Former FBI Director James Comey agreed Sunday to testify before Congress in private on an investigation into the FBI and Justice Department's handlings of probes into Hillary Clinton's email practices and Russian interference in the 2016 presidential election. Photo by Dennis Van Tine/UPI | License Photo
Dec. 2 (UPI) -- Former FBI Director James Comey said Sunday he will testify before Congress this week after dropping a challenge to a House subpoena.
Comey made the announcement on Twitter after saying he reached a deal with Republicans to make the private testimony after House Judiciary Committee Chairman Bob Goodlatte, R-Va., agreed to make his comments public in their entirety after the hearing.
"Grateful for a fair hearing from judge. Hard to protect my rights without being in contempt, which I don't believe in. So will sit in the dark, but Republicans agree I'm free to talk when done and transcript released in 24 hours. This is the closest I can get to public testimony," Comey wrote.
The testimony will center on an investigation by Goodlatte and other House Republicans into the FBI and Justice Department's handlings of probes into former Secretary of State's Hillary Clinton's email practices and Russian interference in the 2016 presidential election.
House Republicans issued subpoenas to Comey and former Attorney General Loretta Lynch last month and Comey issued a challenge, saying he would prefer a public hearing instead of a closed-door session.
"I'm still happy to sit in the light and answer all questions. But I will resist a 'closed door' thing because I've seen enough of their selective leaking and distortion. Let's have a hearing and invite everyone to see," he tweeted at the time.
On Sunday, Goodlatte issued a statement saying the transcript of Comey's testimony would be released to the public "as soon as possible" after the interview "in the name of our combined desire for transparency."
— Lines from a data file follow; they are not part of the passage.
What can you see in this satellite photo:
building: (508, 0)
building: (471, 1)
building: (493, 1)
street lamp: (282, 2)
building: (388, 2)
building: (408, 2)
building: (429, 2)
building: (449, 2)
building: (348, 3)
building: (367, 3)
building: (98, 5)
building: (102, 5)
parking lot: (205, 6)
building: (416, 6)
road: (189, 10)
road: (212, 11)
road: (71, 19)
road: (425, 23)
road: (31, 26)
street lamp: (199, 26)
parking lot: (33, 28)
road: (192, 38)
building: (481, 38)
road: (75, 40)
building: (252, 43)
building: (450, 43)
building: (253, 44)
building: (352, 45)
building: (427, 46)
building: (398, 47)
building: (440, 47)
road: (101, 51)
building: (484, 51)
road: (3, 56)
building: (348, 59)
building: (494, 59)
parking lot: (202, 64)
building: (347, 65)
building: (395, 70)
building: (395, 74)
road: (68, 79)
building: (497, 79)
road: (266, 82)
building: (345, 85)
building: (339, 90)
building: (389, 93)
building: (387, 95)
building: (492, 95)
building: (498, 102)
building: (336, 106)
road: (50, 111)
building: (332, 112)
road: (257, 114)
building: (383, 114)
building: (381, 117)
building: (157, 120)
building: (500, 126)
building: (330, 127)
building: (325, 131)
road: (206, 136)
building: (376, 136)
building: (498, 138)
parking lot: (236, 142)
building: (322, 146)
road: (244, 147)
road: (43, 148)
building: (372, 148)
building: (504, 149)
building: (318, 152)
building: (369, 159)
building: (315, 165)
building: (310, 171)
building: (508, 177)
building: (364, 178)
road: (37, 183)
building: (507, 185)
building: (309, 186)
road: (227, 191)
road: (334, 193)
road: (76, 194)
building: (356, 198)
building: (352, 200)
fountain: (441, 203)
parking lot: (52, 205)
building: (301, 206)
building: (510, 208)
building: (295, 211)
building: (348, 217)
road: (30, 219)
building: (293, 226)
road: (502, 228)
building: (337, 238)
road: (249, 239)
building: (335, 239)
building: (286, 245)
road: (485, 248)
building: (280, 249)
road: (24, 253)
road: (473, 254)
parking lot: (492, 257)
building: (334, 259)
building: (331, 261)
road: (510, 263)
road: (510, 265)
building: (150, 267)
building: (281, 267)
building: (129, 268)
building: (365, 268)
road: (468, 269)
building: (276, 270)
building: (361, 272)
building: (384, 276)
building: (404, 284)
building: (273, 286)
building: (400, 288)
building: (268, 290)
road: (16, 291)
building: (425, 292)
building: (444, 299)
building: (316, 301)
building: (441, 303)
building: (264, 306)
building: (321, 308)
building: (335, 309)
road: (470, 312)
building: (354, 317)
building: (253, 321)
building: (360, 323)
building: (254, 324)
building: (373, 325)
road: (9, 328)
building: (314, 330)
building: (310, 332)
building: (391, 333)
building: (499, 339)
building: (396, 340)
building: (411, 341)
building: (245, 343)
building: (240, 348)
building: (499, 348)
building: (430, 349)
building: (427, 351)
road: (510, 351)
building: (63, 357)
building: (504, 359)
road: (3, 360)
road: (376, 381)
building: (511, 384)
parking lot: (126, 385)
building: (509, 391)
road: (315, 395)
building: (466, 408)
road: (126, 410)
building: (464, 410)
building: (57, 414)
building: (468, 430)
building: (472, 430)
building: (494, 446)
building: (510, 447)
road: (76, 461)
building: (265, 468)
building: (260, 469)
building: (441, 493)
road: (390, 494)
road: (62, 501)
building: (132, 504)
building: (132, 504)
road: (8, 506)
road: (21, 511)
"I was disappointed that Mr. Comey filed a motion to quash the subpoena sent to him to appear for our investigation," he said. "Mr. Comey chose to file a motion to quash despite clear Supreme Court precedent setting forth Congress' authority to issue subpoenas compelling testimony before its committees. There was no need to use baseless litigation in an attempt to run out the clock on this Congress, and I am glad that it was withdrawn."